The map is relatively small, but you do have the freedom to roam or drive around as it is an open-world game after all. You aren’t physically restricted from exploring, but by doing so you run the risk of crashing and damaging your car, or getting ambushed by members of the resistance group that’s rising up against the in-game government.

Killing bandits rewards you with some cash, but it’s rarely worth it as they will almost always ruin your car first, which costs money to repair.

Another reason to be careful when driving around is civilians – killing them, by accident or on purpose, results in your character getting fined, and these can be very expensive. Every wrong action will end up costing you money, and it can get very annoying losing so much over the simplest things.

$500 for murder doesn’t seem like much, but arresting one person gives you $60, so…


Many simulator games have functionality issues – character movement, interacting with NPCs or items, driving, etc. – and Contraband Police is no exception. I’d be lying if I said the issues are too much to handle as you’re mostly going to encounter minor issues, but they are still present.

Driving is the least functional element of the game, after shooting, but we’ll leave that for the next category. Within a ten-hour-long playthrough, the number of times my car got stuck in a tree, a rock, or even nothing at all is too big to count. It isn’t game-breaking because you won’t need to drive very often, but it can be quite frustrating trying to unstuck your car every other time you do have to drive.

If you enjoy finding bugs and glitches in games, you’re going to love driving in this game!

Cars aside, the game is relatively functional. Almost everything you do in the game will feel clunky, but it almost feels like it was intended to be that way.


Shooting, and combat in general, are, by far, the most poorly done element of the game.

First of all, there seems to be no rule as to how many bullets it takes to kill an enemy. Some bandits will die from one bullet, while others may take 5 to kill, regardless of headshots.

This gets very annoying after a while, and it’d be a much smoother experience if there was a pattern to figure out and follow, as is the case with combat in most games.

During raids, enemies come from the woods and storm your station with all they have.

You’ll end up spending a hundred bullets every time your station gets raided by rebels, which would be enough to kill an army if headshots were guaranteed kills, for example, or even if each enemy took 3 body-shots to kill, instead of the potential 5.

To make up for pistols being awful, grenades are very effective. Many games somehow manage to make grenades feel like confetti that barely does anything, but that’s not the case with Contraband Police. Throw out one of these bad boys, and you won’t be disappointed by the damage.
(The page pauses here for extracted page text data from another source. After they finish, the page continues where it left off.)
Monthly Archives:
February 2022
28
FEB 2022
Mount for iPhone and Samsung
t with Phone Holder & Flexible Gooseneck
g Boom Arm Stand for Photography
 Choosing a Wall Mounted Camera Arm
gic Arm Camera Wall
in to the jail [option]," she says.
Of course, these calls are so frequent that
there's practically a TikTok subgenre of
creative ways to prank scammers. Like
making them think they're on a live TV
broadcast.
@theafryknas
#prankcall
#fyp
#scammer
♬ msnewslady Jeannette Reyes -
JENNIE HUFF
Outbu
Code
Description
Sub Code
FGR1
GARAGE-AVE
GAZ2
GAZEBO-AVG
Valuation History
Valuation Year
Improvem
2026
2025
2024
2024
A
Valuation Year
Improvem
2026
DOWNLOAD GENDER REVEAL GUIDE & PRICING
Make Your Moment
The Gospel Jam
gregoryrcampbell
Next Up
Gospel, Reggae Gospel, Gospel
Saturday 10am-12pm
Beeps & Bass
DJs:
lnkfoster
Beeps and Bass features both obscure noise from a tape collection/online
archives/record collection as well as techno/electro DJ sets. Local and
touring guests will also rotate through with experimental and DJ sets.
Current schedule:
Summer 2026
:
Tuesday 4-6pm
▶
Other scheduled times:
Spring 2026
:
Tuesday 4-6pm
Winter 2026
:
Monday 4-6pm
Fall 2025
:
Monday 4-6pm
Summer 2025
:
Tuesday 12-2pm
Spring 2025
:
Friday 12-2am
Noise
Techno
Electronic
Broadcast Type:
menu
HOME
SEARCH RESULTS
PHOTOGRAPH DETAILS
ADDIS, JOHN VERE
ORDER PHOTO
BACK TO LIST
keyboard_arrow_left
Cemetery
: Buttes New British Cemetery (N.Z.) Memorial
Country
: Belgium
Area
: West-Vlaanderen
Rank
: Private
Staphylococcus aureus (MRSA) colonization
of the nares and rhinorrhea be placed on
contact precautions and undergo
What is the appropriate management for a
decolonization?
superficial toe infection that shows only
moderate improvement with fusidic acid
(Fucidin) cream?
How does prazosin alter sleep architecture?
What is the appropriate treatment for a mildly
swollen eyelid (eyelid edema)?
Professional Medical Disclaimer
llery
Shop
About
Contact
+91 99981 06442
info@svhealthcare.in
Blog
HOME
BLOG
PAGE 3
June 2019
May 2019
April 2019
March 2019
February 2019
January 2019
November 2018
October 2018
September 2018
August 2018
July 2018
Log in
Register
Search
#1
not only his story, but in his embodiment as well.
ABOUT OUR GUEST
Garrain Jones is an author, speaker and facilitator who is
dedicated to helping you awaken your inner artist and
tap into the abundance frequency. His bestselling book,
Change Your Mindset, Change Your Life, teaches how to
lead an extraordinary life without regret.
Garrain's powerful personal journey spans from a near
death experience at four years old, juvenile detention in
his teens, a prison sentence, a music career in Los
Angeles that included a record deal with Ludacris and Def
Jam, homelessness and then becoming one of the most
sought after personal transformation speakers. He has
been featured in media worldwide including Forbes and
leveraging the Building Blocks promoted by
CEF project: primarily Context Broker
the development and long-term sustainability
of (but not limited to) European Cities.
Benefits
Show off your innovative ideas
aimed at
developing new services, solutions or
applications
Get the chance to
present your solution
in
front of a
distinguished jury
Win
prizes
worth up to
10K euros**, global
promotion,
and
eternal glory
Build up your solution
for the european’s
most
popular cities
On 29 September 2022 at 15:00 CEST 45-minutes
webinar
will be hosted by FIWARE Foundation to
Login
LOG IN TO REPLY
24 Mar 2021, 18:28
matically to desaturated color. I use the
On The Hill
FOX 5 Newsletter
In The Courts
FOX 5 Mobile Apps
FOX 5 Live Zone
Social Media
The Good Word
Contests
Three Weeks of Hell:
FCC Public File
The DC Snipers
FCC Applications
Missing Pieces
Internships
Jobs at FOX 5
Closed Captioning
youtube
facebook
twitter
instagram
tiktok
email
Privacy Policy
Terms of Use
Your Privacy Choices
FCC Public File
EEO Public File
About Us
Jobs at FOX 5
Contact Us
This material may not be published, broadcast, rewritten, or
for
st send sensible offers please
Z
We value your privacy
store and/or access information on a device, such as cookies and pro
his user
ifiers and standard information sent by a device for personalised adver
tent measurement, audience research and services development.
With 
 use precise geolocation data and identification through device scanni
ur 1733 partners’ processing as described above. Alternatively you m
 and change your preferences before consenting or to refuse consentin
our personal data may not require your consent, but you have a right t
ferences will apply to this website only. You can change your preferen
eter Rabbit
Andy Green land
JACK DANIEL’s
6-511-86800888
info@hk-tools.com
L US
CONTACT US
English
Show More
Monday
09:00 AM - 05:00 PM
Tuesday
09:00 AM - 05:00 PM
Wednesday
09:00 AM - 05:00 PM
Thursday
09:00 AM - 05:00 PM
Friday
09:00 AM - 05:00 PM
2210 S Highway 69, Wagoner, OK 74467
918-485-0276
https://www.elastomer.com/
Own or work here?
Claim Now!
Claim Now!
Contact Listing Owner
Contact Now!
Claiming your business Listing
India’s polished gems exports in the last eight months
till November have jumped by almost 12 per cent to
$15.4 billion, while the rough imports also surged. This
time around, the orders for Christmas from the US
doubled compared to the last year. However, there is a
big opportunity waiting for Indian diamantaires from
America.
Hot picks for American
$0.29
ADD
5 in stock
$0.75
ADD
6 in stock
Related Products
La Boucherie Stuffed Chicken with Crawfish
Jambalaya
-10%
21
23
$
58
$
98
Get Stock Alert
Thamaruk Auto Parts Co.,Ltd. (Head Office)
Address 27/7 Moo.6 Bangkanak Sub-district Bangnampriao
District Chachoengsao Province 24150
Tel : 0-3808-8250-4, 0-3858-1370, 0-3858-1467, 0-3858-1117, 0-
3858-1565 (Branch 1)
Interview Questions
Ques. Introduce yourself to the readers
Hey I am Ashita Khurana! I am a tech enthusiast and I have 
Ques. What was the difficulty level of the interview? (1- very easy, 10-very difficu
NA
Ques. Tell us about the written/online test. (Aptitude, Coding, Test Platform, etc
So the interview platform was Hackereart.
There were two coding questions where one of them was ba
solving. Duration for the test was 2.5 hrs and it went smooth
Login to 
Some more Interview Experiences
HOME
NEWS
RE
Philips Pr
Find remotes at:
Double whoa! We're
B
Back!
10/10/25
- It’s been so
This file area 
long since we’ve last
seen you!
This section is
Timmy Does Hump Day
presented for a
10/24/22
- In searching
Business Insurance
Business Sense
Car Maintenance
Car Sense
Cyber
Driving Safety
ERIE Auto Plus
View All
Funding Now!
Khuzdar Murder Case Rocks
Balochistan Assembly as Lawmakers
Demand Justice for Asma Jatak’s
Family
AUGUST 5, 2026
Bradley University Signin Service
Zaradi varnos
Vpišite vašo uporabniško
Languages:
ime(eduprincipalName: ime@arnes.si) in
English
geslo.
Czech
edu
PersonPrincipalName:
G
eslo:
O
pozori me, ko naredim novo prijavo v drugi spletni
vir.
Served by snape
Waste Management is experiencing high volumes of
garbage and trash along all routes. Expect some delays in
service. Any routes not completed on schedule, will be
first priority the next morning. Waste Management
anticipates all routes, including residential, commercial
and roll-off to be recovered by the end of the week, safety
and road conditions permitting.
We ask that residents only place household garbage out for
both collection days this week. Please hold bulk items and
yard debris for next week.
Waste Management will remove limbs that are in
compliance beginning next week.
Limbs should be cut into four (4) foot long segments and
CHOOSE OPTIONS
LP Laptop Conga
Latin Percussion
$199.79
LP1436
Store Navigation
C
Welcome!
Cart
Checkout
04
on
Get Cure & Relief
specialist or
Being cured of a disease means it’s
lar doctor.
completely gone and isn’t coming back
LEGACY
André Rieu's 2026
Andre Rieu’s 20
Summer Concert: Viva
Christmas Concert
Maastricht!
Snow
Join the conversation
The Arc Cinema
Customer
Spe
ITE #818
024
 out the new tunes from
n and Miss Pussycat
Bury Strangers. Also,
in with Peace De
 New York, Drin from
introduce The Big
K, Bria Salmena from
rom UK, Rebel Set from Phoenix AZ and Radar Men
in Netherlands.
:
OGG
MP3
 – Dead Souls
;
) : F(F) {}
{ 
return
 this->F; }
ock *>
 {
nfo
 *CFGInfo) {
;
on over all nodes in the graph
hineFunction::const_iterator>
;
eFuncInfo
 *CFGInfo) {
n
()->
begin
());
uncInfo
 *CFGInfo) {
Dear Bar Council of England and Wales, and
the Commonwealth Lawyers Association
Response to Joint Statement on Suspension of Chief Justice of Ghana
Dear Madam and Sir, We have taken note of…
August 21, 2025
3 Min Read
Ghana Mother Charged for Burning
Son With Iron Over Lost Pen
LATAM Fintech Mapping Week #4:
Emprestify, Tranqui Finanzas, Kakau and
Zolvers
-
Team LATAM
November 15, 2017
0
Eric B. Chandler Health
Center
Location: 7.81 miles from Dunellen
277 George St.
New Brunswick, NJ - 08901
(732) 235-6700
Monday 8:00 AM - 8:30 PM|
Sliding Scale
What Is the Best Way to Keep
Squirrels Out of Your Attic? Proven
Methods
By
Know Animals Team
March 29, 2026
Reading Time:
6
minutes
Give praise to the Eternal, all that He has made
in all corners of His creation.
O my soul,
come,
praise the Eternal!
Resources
Being on the receiving end of one of them, however, does not feel as fun!

A visual representation of what Bruno Mars meant when he said “I’d catch a grenade for ya”.


There isn’t too much that can be said without avoiding spoilers, and you’ll find none of those here. However, what’s certain is that there is a story, and playthroughs normally take 10 hours, more or less, depending on how much you focus on completing missions and progressing through the storyline.

The plot isn’t very deep or complex, but just the fact that one exists is acceptable for simulator games. Whether you want to or not, the game leads you through it but it does so “gently”, so it never really feels forced to go through it but rather natural instead.

As you progress through missions, you will encounter members of the resistance that will try to recruit you into their ranks, and you’ll have a choice between “joining the cause” or staying true to your country. Choices you make impact the ending, so it’s worth taking a moment or two to think about it.

Contraband Police Review

Milan Solarov



Overall, the game is a decent way to kill time, and I did find it very enjoyable to perform checkups and break down cars to atoms at the slightest doubt the driver is a smuggler. Clunky functionality and not-the-best graphics get in the way of a higher score, but there are certainly worse sims you can play.